The most popular resolution was to improve physical fitness in 2024. This was a change from the previous year where the most popular resolution was to improve mental health. Still 36% of the respondents had “improve mental health” as a top priority for 2024. Just beating out “improving mental health” was “improving finances”, which clocked in at 38% of respondents. Interestingly, “weight loss” and “improve diet” were separated into individual categories, even though they naturally go hand in hand. 34% of respondents had “weight loss” as a top priority for 2024, whereas 32% cited “weight loss” as a top 2024 New Year’s resolution.

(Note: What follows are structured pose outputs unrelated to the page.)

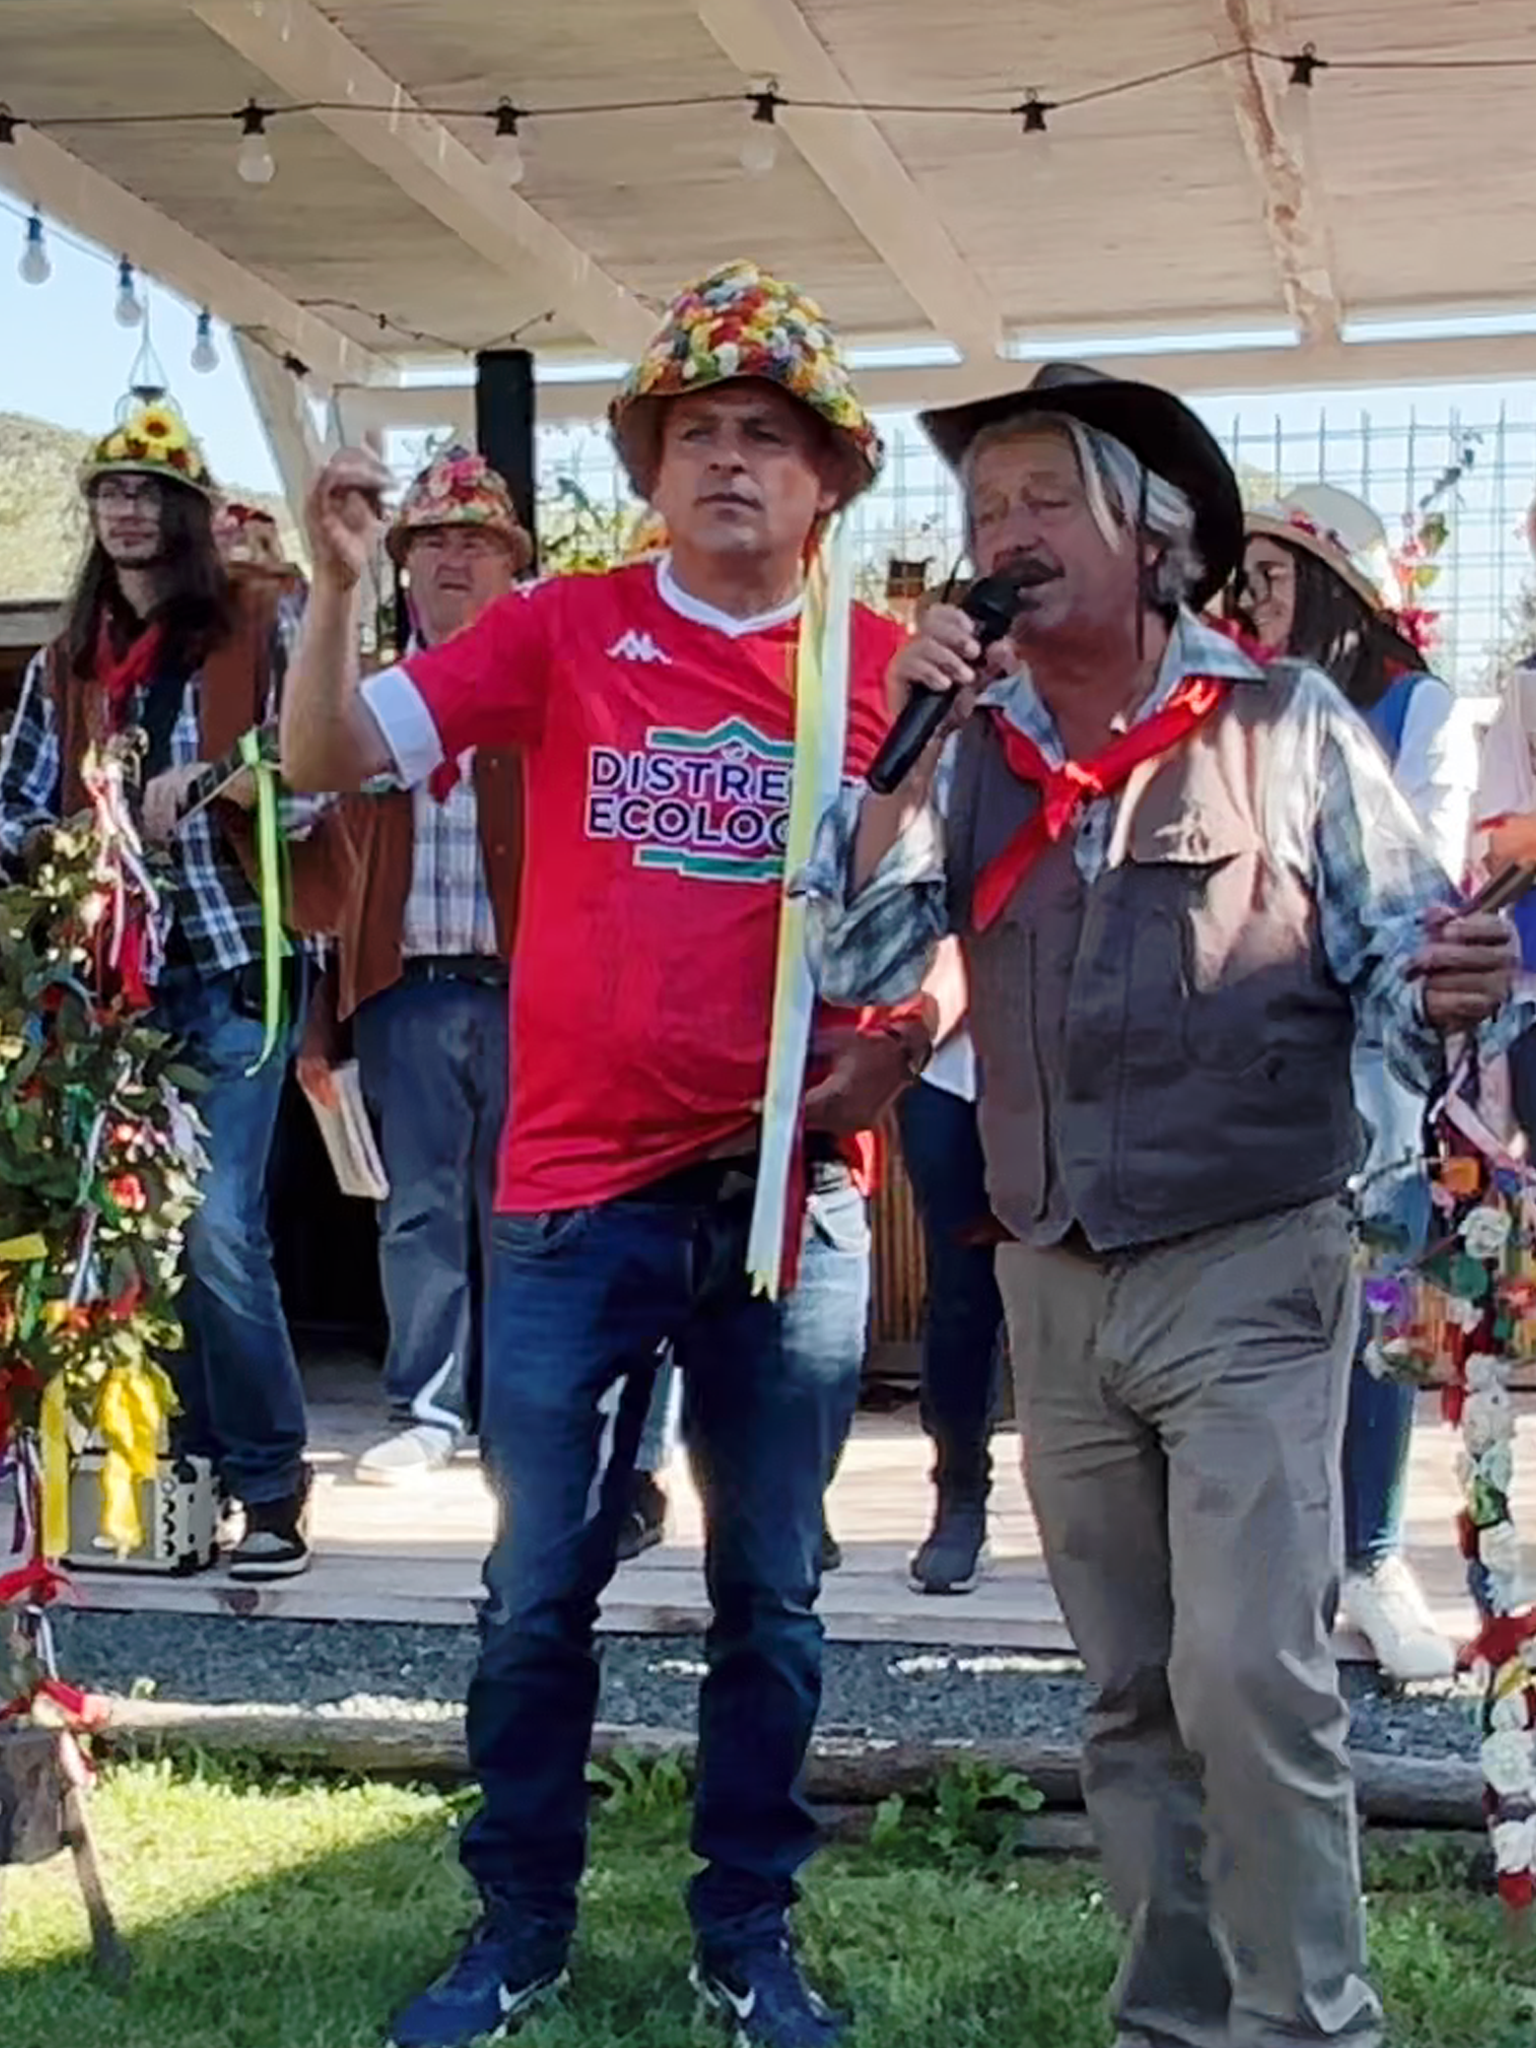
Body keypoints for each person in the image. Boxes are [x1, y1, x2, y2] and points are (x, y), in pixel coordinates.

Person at [800, 361, 1518, 2048]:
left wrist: (1454, 984)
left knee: (1249, 1673)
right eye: (986, 506)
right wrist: (900, 756)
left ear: (1154, 536)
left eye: (1046, 499)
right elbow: (855, 952)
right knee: (1129, 1688)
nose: (1006, 532)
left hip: (1253, 1261)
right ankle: (1174, 2019)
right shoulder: (968, 742)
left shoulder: (1288, 726)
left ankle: (1307, 2023)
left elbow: (1400, 970)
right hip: (1054, 1279)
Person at [280, 262, 948, 2048]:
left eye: (769, 435)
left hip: (789, 1208)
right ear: (649, 466)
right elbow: (328, 752)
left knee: (774, 1595)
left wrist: (908, 1030)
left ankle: (752, 1932)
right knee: (533, 1592)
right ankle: (518, 1925)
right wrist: (339, 591)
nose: (731, 460)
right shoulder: (564, 628)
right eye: (697, 429)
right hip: (572, 1199)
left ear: (828, 480)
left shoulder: (879, 673)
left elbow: (943, 918)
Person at [0, 400, 348, 1580]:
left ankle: (273, 1481)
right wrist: (47, 849)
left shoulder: (259, 620)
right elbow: (17, 804)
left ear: (190, 514)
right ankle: (184, 1479)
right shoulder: (68, 662)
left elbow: (325, 768)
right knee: (133, 1234)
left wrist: (233, 781)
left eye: (152, 492)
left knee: (217, 1223)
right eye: (112, 491)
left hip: (237, 961)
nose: (129, 510)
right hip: (110, 994)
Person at [1238, 485, 1477, 1684]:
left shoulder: (1416, 708)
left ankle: (1374, 1555)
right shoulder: (1228, 703)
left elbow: (1419, 877)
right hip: (1250, 1059)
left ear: (1337, 591)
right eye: (1244, 582)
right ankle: (1268, 1568)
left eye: (1274, 577)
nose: (1251, 603)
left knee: (1381, 1298)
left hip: (1370, 1062)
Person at [301, 448, 530, 1482]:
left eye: (477, 541)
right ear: (402, 564)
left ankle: (524, 1407)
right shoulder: (367, 701)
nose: (453, 560)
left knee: (528, 1207)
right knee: (418, 1209)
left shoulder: (544, 693)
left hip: (530, 989)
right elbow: (300, 818)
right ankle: (429, 1410)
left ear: (513, 564)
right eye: (433, 540)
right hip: (404, 990)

Disappointingly, only 20% of respondents stated that they keep themselves responsible when setting a New Year’s resolution. To me this would indicate that they either don’t feel sure in their ability to stick with whatever resolution that they set, or they are simply not serious about the change in the long term. This contrasts with the percentage of respondents who state that they feel that their New Year’s resolution will have a lasting impact beyond 2024. A whopping 86% of respondents stated that they felt this way. I guess this makes sense. Why start a New Year’s resolution if you don’t think it will make a long-term impact. The fact that accountability is so low indicates a disconnect with what will be required, however. This might give us a clue as to why New Year’s resolutions fail at such an incredibly high rate.

In our Cincinnati and Northern Kentucky weight loss offices we try to discourage setting weight loss goals simply based on the time of year. I think that most people understand that New Year’s resolutions are kind of hokey and the novelty of them naturally leads to their failure. The best time to start any lifestyle change (whether it be to improve your career, stop smoking, lose weight, etc.) is when you are ready. I would encourage anyone who wants to make a change to make that change when they feel ready, not based on the calendar. I think doing so will lead to a lot higher chance for success. At the end of the day, before a resolution can be tackled effectively, one must understand what it will truly take to be successful. Once this understanding is made, the drive for the change must significantly outweigh the potential discomfort in making the changes needed. Only at this point does a person even stand a chance at being successful long term. In my opinion, long term success is the only success that truly matters.